Figure 2. Expériences de contrôle de la famille BCL-2 et titrations de BAX/BID à l’aide de VLUs. (A) Expériences de contrôle. Les VLUs ont été traitées uniquement avec le tampon des VLUs, avec 0,025 % d’octylglucoside « OG », avec 50 nM de BAX ou avec 50 nM de BAX-OG. Les VLUs ont été incubées pendant 60 min à 37 °C. Le pourcentage (%) de perméabilisation est déterminé en soustrayant la fluorescence du traitement au tampon de toutes les échantillons ; la perméabilisation à 100 % est déterminée à l’aide d’un échantillon solubilisé par 0,5 % de CHAPS ; les valeurs expérimentales sont divisées par la valeur CHAPS afin d’obtenir le pourcentage de perméabilisation des VLUs. Le BAX-OG est une forme de BAX activée par un détergent, servant de contrôle positif fiable pour la perméabilisation des VLUs. (B) Détermination de la concentration optimale de BAX. Les VLUs ont été traitées avec des concentrations croissantes de BAX (50 - 200 nM) en présence de 10 nM de C8-BID « BID » ou du tampon seul. (C) Détermination de la concentration optimale de BID. Les VLUs ont été traitées avec des concentrations croissantes de BID (0 - 10 nM) en présence de 100 nM de BAX. (D) Exemple d’un ensemble de données cinétiques de perméabilisation des VLUs. Les VLUs ont été traitées avec BAX (100 nM) ± BID (10 nM). Des mesures ont été effectuées toutes les deux minutes pendant 30 min, avec deux secondes d’agitation douce de la plaque avant chaque mesure. Les trois premières lectures (0, 2 et 4 min) ne sont pas incluses dans le graphique.

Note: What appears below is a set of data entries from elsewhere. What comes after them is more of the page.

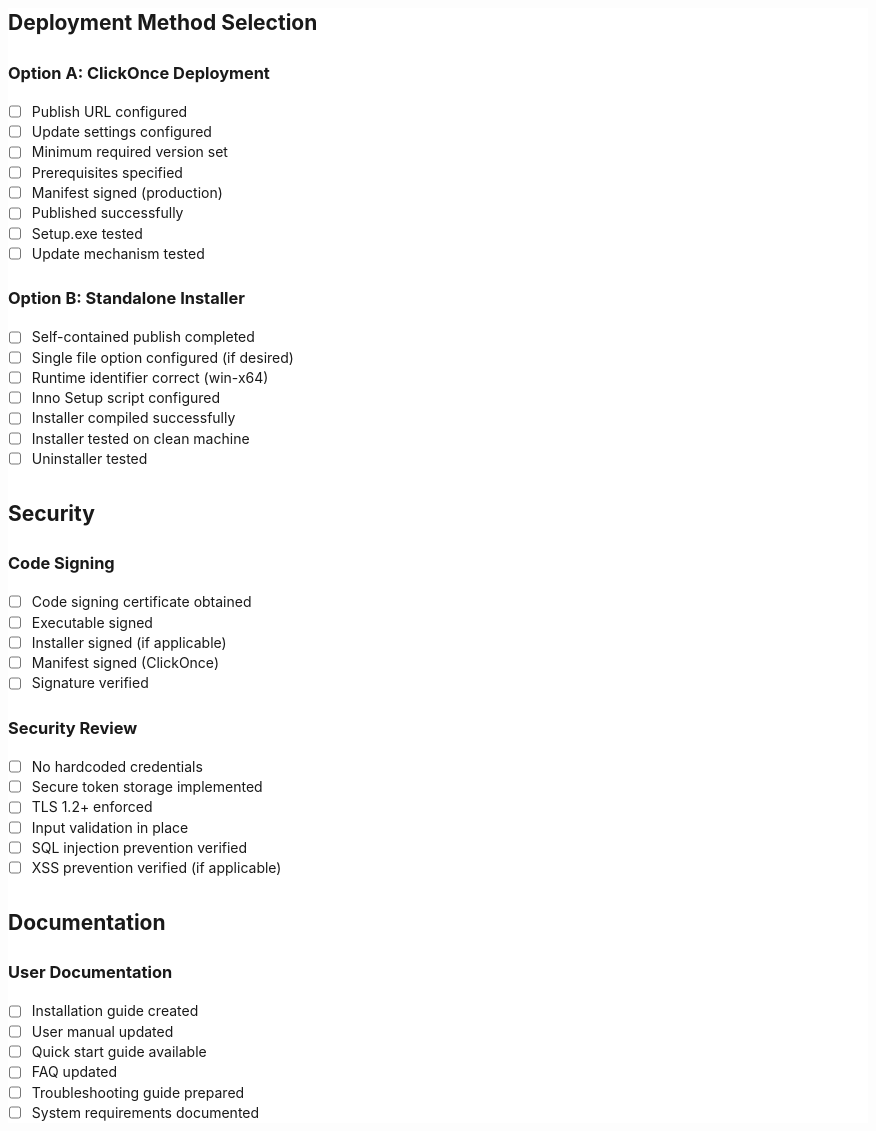 ## Deployment Method Selection

### Option A: ClickOnce Deployment
- [ ] Publish URL configured
- [ ] Update settings configured
- [ ] Minimum required version set
- [ ] Prerequisites specified
- [ ] Manifest signed (production)
- [ ] Published successfully
- [ ] Setup.exe tested
- [ ] Update mechanism tested

### Option B: Standalone Installer
- [ ] Self-contained publish completed
- [ ] Single file option configured (if desired)
- [ ] Runtime identifier correct (win-x64)
- [ ] Inno Setup script configured
- [ ] Installer compiled successfully
- [ ] Installer tested on clean machine
- [ ] Uninstaller tested

## Security

### Code Signing
- [ ] Code signing certificate obtained
- [ ] Executable signed
- [ ] Installer signed (if applicable)
- [ ] Manifest signed (ClickOnce)
- [ ] Signature verified

### Security Review
- [ ] No hardcoded credentials
- [ ] Secure token storage implemented
- [ ] TLS 1.2+ enforced
- [ ] Input validation in place
- [ ] SQL injection prevention verified
- [ ] XSS prevention verified (if applicable)

## Documentation

### User Documentation
- [ ] Installation guide created
- [ ] User manual updated
- [ ] Quick start guide available
- [ ] FAQ updated
- [ ] Troubleshooting guide prepared
- [ ] System requirements documented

Les unités de fluorescence relative (UFR) minimales et maximales ont été déterminées comme décrit dans la section 4.3. Les barres d’erreur dans les Figures 2A-C représentent l’écart type de données triplicates. Les données de la figure 2D proviennent d’un essai en double.

Figure 3. Exemples d'interactions courantes au sein de la famille BCL-2 étudiées à l'aide de LUV. (A) La perméabilisation des LUV induite par BAX et BID est inhibée par BCL-xL. Les LUV ont été incubées avec 100 nM de BAX, 10 nM de BID et des concentrations croissantes de BCL-xL (0 - 500 nM). L'incubation des LUV a duré 60 min à 37 °C. (B) PUMA déréprime BCL-xL afin de favoriser l'activité de BAX et de BID. Les LUV ont été incubées avec des combinaisons de 100 nM de BAX, 10 nM de BID, 500 nM de BCL-xL et de PUMA (0 - 2,5 μM) pendant 60 min à 37 °C. PUMA a été utilisé à 2,5 μM avec BAX seul. Les barres d'erreur représentent l'écart type de données triplicates.
| Ordre d'ajout : | 1 | 2 | 3 | 4 | 5 | 6 | |
| CONDITIONS | LUV
Buffer | OG
(0,7 %) | BAX
(2,3 μM) | OG-BAX
(2,3 μM) | CHAPS
(10 %) | LUVs
(2 mM) | TOTAL |
| Buffer | 95 μl | | | | | 5 μl | 100 μl |
| OG (0,015 %) | 92,83 μl | 2,17 μl | | | | 5 μl | 100 μl |
| BAX (50 nM) | 92,83 μl | - | 2,17 μl | | | 5 μl | 100 μl |
| OG-BAX (50 nM) | 92,83 μl | | | 2,17 μl | | 5 μl | 100 μl |
| CHAPS (0,5 %) | 90 μl | | | | 5 μl | 5 μl | 100 μl |
Tableau 1. Un exemple de dosage témoin pour déterminer l'effet de OG-BAX sur la perméabilisation des LUV.